The Color Purple proved to be a Black cultural staple due to its focus on Black womanhood/sisterhood rather than pure race. The impact of The Color Purple led Walker to be the first Black woman to be awarded with the Pulitzer Prize for Fiction in 1983 and an 11-time Academy Award-nominated film adaptation in 1985.

(Source: Warner Bros. Pictures)

In addition to the novel’s examination of the relationship between race and gender, The Color Purple also explores sexuality. In the story, Celie meets blues singer Shug Avery, her arranged husband’s long-time mistress, who offers her the love she never received outside the familial love from her sister Nettie. Throughout the novel, we see their love take shape into a compelling, intimate sexual relationship.

Coming from a place where consensual sex was absent in her life, Celie is now allowed to safely navigate her own sexuality and emotions alongside the security and warmth of her lover Shug Avery. From this connection, Celie fully embraces not only her sexuality but her entire self outside the confines of the male-dominated, abusive dynamics she’s used to.

However in the 1985 film, although there was somewhat of a conspicuous level of intimacy shown between Celie and Shug Avery, played by Whoopi Goldberg and Margaret Avery respectively, their romantic connection was severely downplayed, culminating to a mere kiss.

Steven Spielberg, the director and one of the producers of the original film, even admitted to “softening” the relationship between the two significant characters.

(Source: Ser Baffo)

In a 2011 interview with Entertainment Weekly, he says:

“There were certain things in the [lesbian] relationship between Shug Avery and Celie that were finely detailed in Alice’s book that I didn’t feel could get a [PG-13] rating. And I was shy about it. In that sense, perhaps I was the wrong director to acquit some of the more sexually honest encounters between Shug and Celie, because I did soften those. I basically took something that was extremely erotic and very intentional, and I reduced it to a simple kiss. I got a lot of criticism for that.”

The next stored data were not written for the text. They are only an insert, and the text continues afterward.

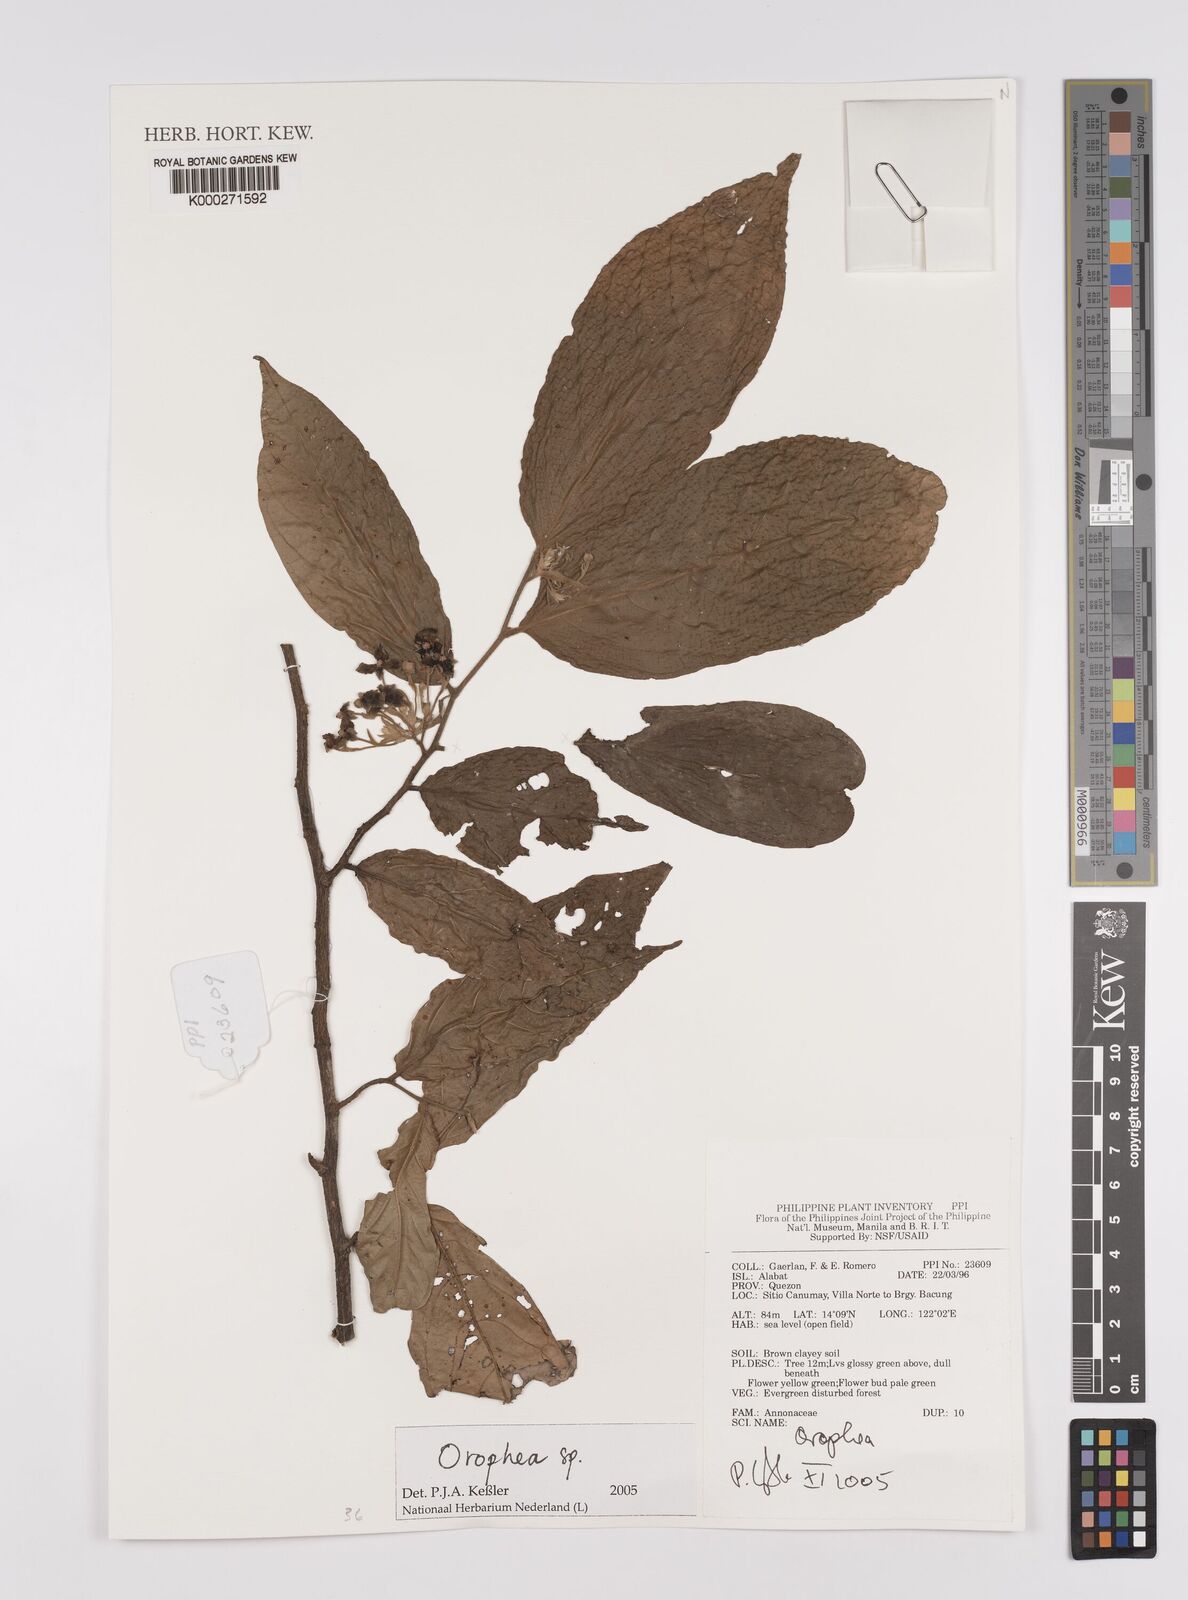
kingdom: Plantae
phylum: Tracheophyta
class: Magnoliopsida
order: Magnoliales
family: Annonaceae
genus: Orophea
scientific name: Orophea
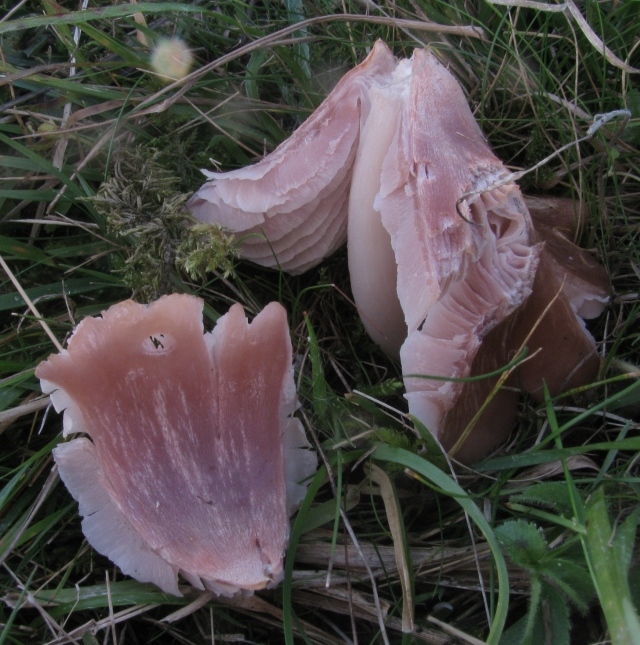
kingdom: Fungi
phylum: Basidiomycota
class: Agaricomycetes
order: Agaricales
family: Hygrophoraceae
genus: Porpolomopsis
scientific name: Porpolomopsis calyptriformis
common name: rosenrød vokshat
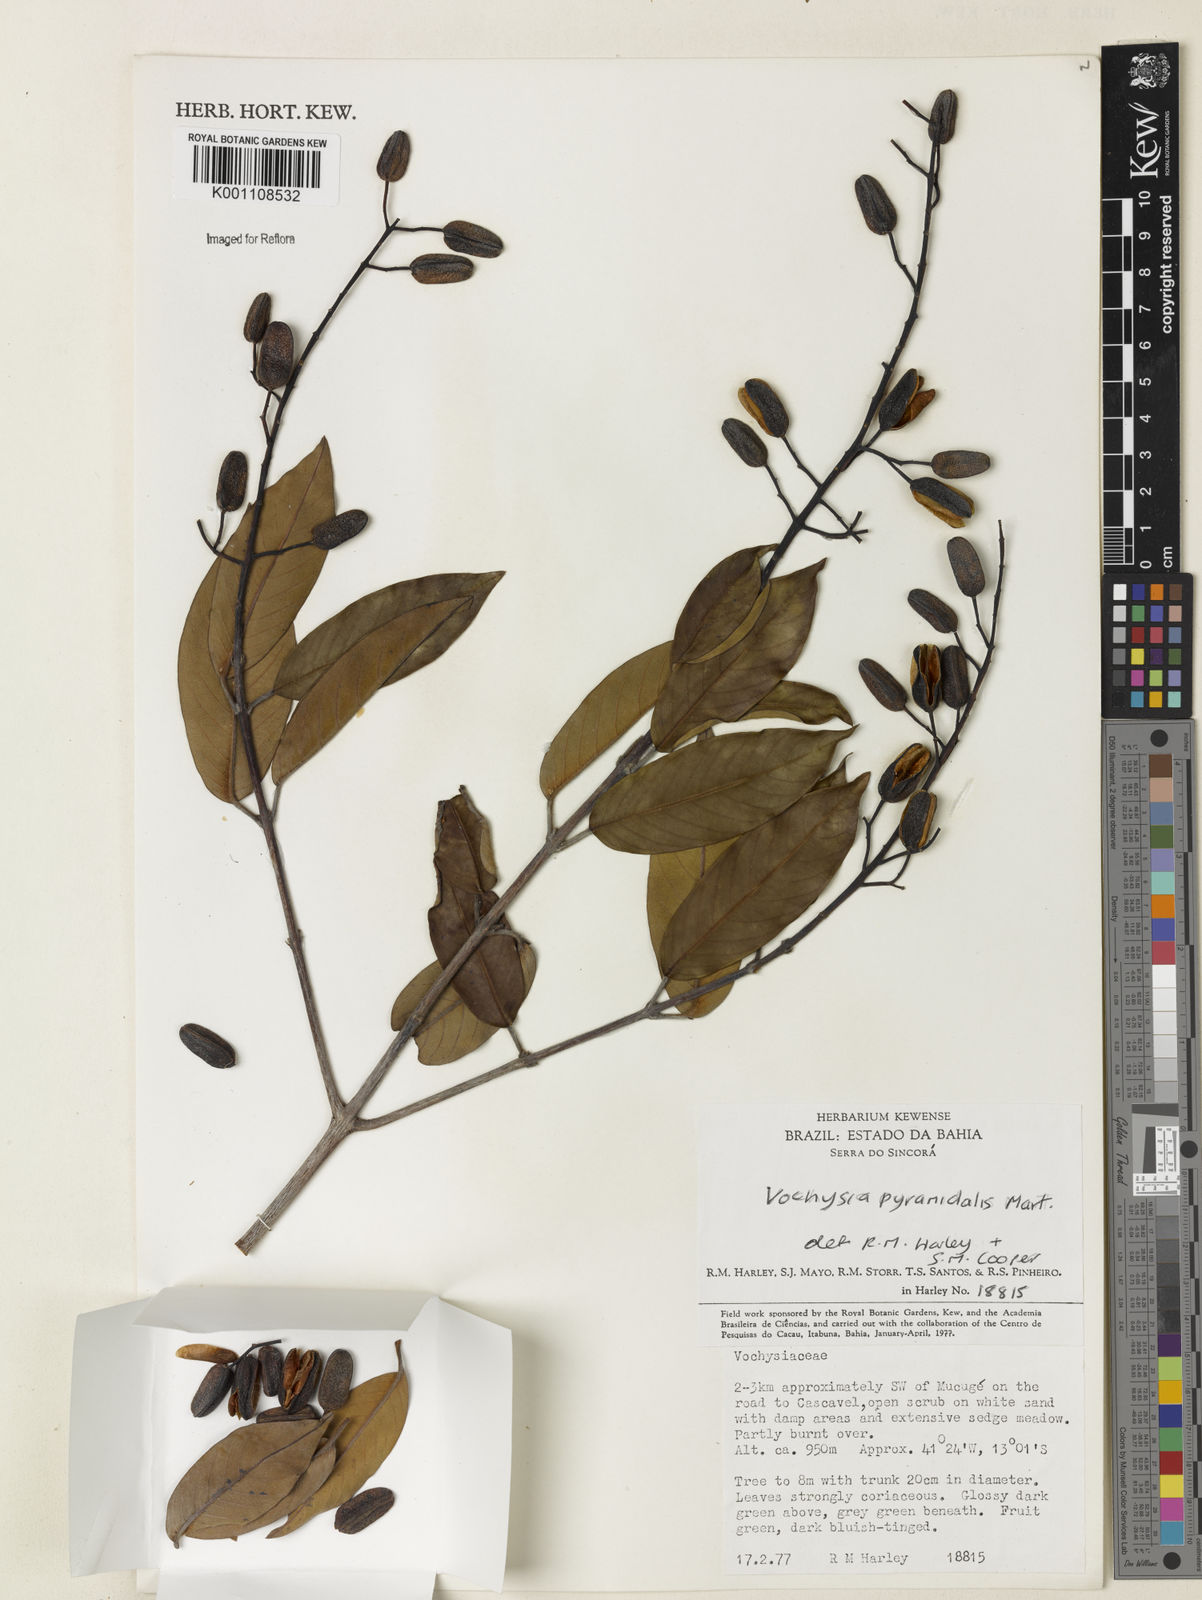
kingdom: Plantae
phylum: Tracheophyta
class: Magnoliopsida
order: Myrtales
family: Vochysiaceae
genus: Vochysia
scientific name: Vochysia pyramidalis
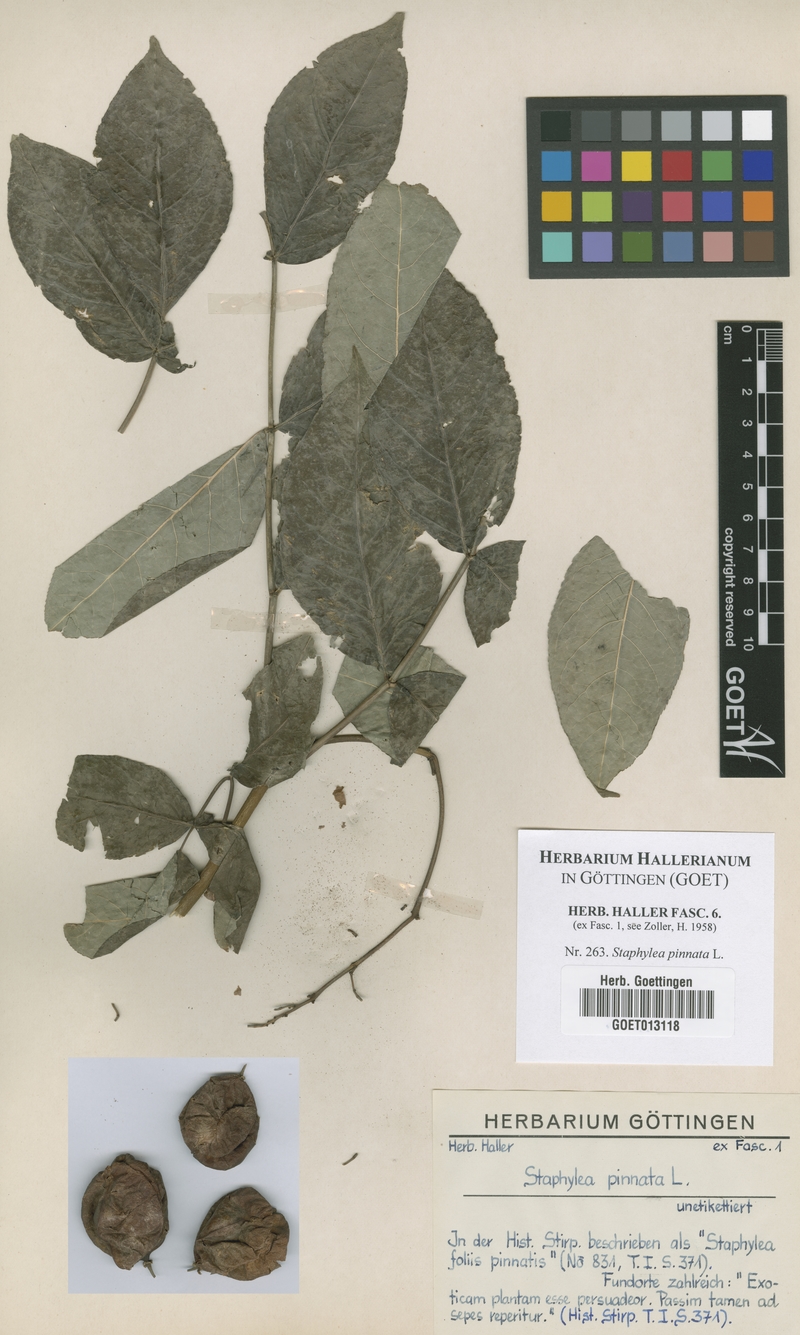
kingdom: Plantae
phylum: Tracheophyta
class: Magnoliopsida
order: Crossosomatales
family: Staphyleaceae
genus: Staphylea
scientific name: Staphylea pinnata
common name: Bladdernut
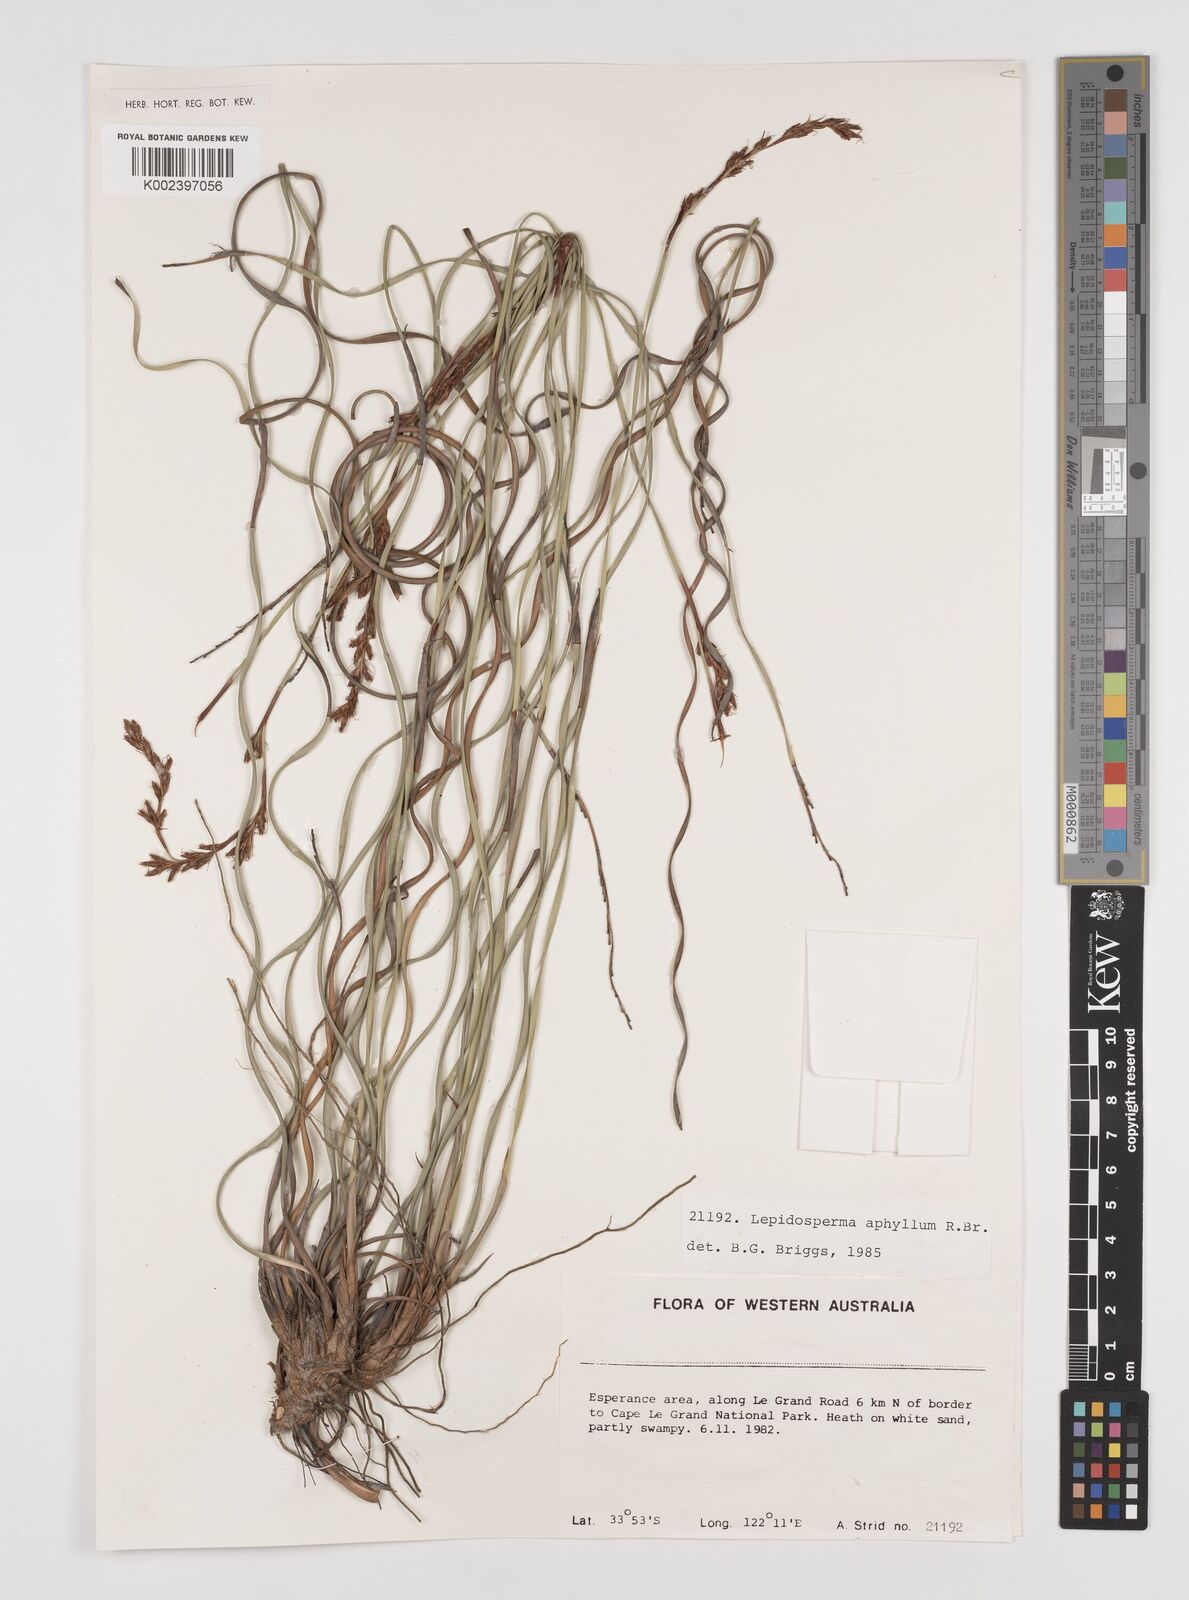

When asked whether he would change anything he responded with,

“I wouldn’t, no. That kiss is consistent with the tonality, from beginning to end, of The Color Purple that I adapted.”

(Source: Warner Bros. Pictures)

However, according to Gardley, “In the original film, there was not enough romantic love between Celie and Shug. I wanted the love story to be prominent and didn’t want to brush over that these two women are in love.”

In short, The Color Purple is a Black, lesbian story. Period. The world, especially Black, LGBTQ+ viewers, absolutely deserve to see the romantic relationship between two of the most central characters in The Color Purple finally be actualized on screen.

The Color Purple will be released in theaters on Christmas Day! Gayes, guess we'll have to see how things turn out in the movies!